Hi Brian,

Is it possible to obtain some further information on this program, e.g. how exactly it works?, the columns of the results.txt file?

Many thanks.

Hi Elsie,

I've attached the presentation I used to describe how it works.

The columns in the results file are like this:

assembly contig contam length avgFold reads percentCovered avgFold0 reads0 normRatio

They mean:

assembly: Which assembly this contig came from.
contig: The contig name.
contam: Whether or not it was flagged as a contaminant.
length: Length of the contig.
avgFold: Average coverage of the contig by normalized reads.
reads: How many normalized reads mapped to the contig.
percentCovered: Percent of the bases that are covered by mapped normalized reads.
avgFold0: Average coverage by reads prior to normalization.
reads0: Number of reads mapping to the contig prior to normalization.
normRatio: Ratio of coverage before and after normalization.

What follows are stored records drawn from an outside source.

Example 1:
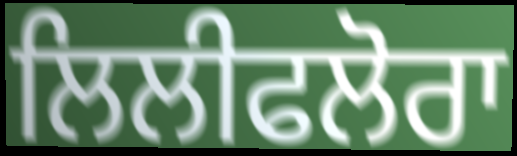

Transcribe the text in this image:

ਲਿਲੀਫਲੋਰਾ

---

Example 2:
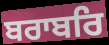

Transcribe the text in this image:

ਬਰਾਬਰਿ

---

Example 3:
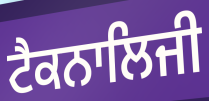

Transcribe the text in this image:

ਟੈਕਨਾਲਿਜੀ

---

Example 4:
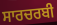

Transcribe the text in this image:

ਸਾਰਚਰਬੀ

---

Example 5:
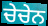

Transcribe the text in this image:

ਚੇਚੇਨ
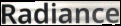
Radiance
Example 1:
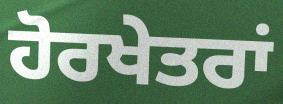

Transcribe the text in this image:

ਹੋਰਖੇਤਰਾਂ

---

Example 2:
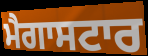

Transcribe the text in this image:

ਮੈਗਾਸਟਾਰ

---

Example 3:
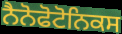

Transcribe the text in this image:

ਨੈਨੋਫੋਟੋਨਿਕਸ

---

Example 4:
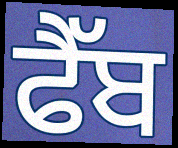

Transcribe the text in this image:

ਫੈੱਬ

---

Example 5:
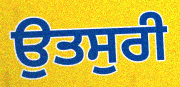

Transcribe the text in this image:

ਉਤਸੁਰੀ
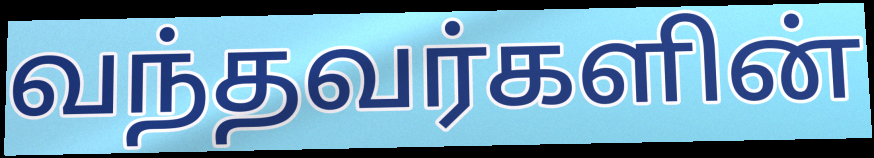
வந்தவர்களின்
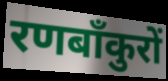
रणबाँकुरों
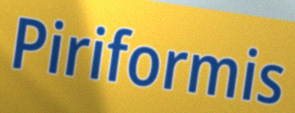
Piriformis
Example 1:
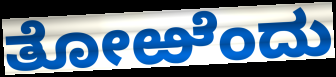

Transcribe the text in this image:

ತೋಱೆಂದು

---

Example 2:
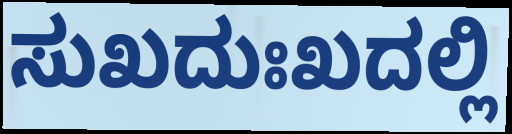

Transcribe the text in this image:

ಸುಖದುಃಖದಲ್ಲಿ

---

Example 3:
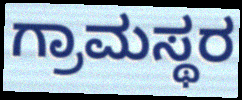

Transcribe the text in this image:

ಗ್ರಾಮಸ್ಥರ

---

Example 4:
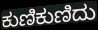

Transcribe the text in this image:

ಕುಣಿಕುಣಿದು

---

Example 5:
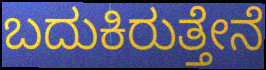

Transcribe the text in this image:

ಬದುಕಿರುತ್ತೇನೆ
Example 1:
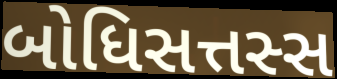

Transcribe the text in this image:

બોધિસત્તસ્સ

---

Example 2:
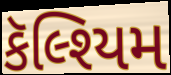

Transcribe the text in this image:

કૅલ્શ્યિમ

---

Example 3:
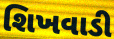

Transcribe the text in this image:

શિખવાડી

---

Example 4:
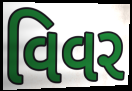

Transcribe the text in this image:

વિવર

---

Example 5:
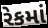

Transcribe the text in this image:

રેકમાં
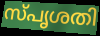
സ്പൃശതി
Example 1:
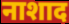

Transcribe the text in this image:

नाशाद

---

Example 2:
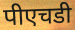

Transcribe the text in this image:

पीएचडी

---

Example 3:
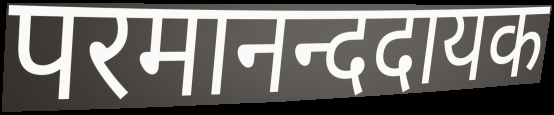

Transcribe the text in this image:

परमानन्ददायक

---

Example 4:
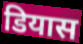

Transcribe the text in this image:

डियास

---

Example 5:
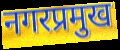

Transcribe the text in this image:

नगरप्रमुख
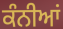
ਕੰਨੀਆਂ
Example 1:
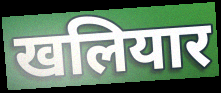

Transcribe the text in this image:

खलियार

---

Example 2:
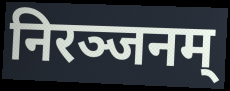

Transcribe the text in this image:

निरञ्जनम्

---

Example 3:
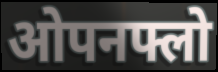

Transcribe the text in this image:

ओपनफ्लो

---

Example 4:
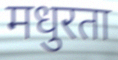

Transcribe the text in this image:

मधुरता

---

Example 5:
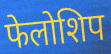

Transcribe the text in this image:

फेलोशिप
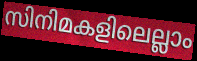
സിനിമകളിലെല്ലാം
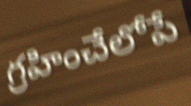
గ్రహించేలోపే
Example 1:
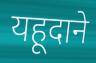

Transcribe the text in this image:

यहूदाने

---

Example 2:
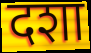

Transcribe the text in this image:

दशा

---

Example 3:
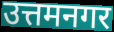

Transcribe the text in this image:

उत्तमनगर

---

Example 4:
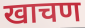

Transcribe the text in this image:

खाचण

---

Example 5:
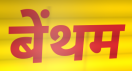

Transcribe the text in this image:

बेंथम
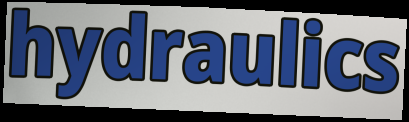
hydraulics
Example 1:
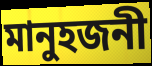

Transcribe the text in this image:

Contigs that have very low coverage after normalization, but did not have very low coverage prior to normalization, are considered contaminants. But the program is designed to be very sensitive and ensure no contaminated contigs slip through, so additionally, all contigs shorter than 500bp or with fewer than some number of total reads mapped to them are also classified as contaminants and removed, because once a contig gets shorter than ~500bp or has very few reads mapped to it, the statistical basis of the approach weakens and it is hard to determine confidently whether the contig is a contaminant. So to absolutely ensure all contaminant contigs are removed, these get removed too. You can override this behavior by adjusting these flags:

minc=3.5 Min average coverage to retain scaffold.
minp=20 Min percent coverage to retain scaffold.
minr=18 Min mapped reads to retain scaffold.
minl=500 Min length to retain scaffold.

Specifically, you could set "minl=0 minr=0" to bypass the filters that classify a contig as contaminant just because it is very short or has very few reads mapped to it, which may be a good idea for transcriptomics. Note that the tool was developed and optimized for genome assemblies. It will work fine on transcriptomes, in terms of ensuring there is no cross-contamination, but the defaults should probably be adjusted or you'll lose all your transcripts shorter than 500bp.

P.S. For detecting cross-contamination at the read level, we don't use Crossblock, but rather, we use Seal. First, run "fuse.sh" on all of the assemblies to make them a single contig and rename the contig based on the library (which simplifies stats reporting). Then concatenate them into a single file (though actually that's optional). For example:

Then run Seal on each set of reads individually:

seal.sh in=library1.fq ref=all.fa stats=sealstats1.txt mkf=0.4 ambig=toss

Then summarize the results:

summarizeseal.sh sealstats*.txt out=summary.txt

That gives you the read-level cross-contamination in ppm. It underestimates it due to "ambig=toss" which ignores the situation where a contig assembled both in the proper library and also in the contaminant library, but is best in the case when you may have multiple libraries of the same species. "ambig=all" or "ambig=random" on the other hand will over-estimate cross-contamination in that case, but are fine if you are sure you don't have any closely-related organisms multiplexed together.

Thank you so much for the ppt - that is very helpful.
This tool will be incredibly useful in our trouble-shooting toolkit - thank you so much for not only making it available, but for putting in the effort to explain it, it is greatly appreciated.